WORK REQUIRED:
Replace "Kalender" with "Termine" in everything from the start of the data down to the line containing "AUTRES SACS", and give those lines again with nothing else changed. Leave the pictures out of your answer.

[Page images and extracted text]
────────────────

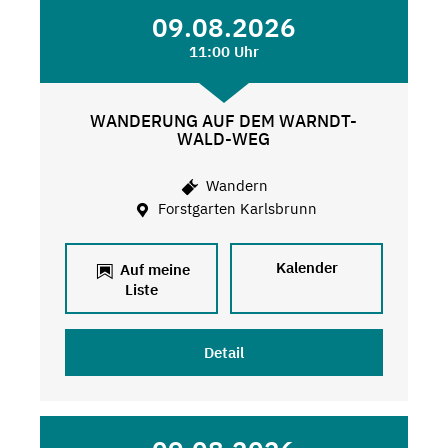
09.08.2026
11:00 Uhr
WANDERUNG AUF DEM WARNDT-
WALD-WEG
Wandern
Forstgarten Karlsbrunn
Kalender
Auf meine
Liste
Detail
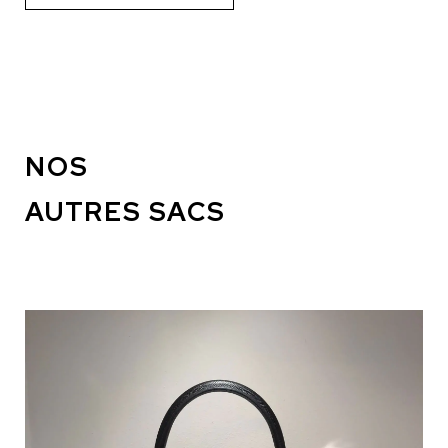
NOS
AUTRES SACS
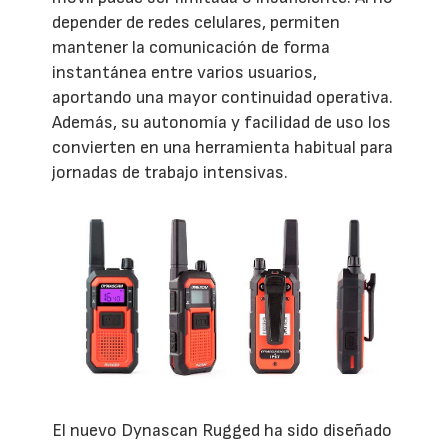
depender de redes celulares, permiten
mantener la comunicación de forma
instantánea entre varios usuarios,
aportando una mayor continuidad operativa.
Además, su autonomía y facilidad de uso los
convierten en una herramienta habitual para
jornadas de trabajo intensivas.
El nuevo Dynascan Rugged ha sido diseñado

────────────────

FINISHED TASK:
09.08.2026
11:00 Uhr
WANDERUNG AUF DEM WARNDT-
WALD-WEG
Wandern
Forstgarten Karlsbrunn
Termine
Auf meine
Liste
Detail
NOS
AUTRES SACS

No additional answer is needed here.